§ **Data**:
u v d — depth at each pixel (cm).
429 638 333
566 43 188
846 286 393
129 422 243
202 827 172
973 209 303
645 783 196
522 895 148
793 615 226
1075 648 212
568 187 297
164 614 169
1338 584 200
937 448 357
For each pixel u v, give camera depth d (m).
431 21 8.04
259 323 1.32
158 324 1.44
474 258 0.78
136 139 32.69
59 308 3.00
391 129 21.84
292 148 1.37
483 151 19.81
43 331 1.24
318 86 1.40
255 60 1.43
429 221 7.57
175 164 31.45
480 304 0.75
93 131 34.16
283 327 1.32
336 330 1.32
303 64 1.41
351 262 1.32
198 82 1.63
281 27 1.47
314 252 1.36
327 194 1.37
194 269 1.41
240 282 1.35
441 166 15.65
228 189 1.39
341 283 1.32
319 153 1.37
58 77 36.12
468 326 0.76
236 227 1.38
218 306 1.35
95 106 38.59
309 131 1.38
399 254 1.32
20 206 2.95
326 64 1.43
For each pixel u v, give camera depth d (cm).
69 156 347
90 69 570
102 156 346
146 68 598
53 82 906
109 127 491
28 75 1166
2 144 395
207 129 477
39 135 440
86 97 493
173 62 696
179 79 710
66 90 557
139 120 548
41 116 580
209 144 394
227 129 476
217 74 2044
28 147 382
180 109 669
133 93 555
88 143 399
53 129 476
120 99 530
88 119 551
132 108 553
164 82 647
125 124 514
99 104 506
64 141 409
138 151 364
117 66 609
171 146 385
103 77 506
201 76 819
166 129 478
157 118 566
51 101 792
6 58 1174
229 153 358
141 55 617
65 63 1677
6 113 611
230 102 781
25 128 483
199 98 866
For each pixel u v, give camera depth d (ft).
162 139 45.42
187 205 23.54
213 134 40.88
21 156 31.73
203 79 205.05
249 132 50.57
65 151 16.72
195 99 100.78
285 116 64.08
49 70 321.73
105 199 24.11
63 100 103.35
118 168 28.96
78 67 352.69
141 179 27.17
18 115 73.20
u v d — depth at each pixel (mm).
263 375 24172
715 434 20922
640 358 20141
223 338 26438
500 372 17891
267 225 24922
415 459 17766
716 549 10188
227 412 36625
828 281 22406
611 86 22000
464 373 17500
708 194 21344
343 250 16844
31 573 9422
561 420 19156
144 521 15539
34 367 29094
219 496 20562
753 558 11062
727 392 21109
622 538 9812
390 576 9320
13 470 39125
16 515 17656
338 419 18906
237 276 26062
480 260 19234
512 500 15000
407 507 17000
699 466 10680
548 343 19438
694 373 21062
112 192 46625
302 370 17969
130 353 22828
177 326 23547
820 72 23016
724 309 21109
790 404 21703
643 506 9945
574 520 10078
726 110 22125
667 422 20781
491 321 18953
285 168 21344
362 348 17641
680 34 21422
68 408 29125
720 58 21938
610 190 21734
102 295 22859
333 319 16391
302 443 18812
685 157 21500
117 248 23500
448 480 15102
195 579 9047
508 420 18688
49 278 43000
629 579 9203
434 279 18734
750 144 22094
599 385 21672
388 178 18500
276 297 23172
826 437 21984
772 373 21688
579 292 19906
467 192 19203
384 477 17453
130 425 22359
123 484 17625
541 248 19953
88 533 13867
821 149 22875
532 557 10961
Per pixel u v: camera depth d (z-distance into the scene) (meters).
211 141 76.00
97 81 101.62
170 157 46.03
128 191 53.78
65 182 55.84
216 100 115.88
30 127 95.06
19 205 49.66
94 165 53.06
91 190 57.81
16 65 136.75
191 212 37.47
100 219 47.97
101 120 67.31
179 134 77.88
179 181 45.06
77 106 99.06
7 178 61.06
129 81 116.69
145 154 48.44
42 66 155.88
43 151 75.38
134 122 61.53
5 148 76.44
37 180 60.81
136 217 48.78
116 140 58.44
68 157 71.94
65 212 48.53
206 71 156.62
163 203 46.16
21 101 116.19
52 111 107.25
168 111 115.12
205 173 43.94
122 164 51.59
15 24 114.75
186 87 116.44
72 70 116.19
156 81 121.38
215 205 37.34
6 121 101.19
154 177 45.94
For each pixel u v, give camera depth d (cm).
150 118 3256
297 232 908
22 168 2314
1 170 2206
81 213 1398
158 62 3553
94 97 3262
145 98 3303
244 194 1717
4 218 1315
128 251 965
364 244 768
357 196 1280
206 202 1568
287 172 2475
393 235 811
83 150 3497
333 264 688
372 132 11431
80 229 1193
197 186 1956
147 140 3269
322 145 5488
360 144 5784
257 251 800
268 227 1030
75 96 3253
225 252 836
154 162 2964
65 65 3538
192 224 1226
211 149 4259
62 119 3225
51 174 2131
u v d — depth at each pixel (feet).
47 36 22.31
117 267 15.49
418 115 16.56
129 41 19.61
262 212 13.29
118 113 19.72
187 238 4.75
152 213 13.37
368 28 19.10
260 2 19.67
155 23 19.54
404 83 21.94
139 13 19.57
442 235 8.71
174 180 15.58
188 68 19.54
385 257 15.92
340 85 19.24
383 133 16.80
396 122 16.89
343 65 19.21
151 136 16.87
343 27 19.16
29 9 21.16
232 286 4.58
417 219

§ **Exercise goal**:
Scan the material above. Copy each line that holds the word "give".

§ **Reply**:
For each pixel u v, give camera depth d (m).
For each pixel u v, give camera depth d (cm).
For each pixel u v, give camera depth d (ft).
For each pixel u v, give camera depth d (cm).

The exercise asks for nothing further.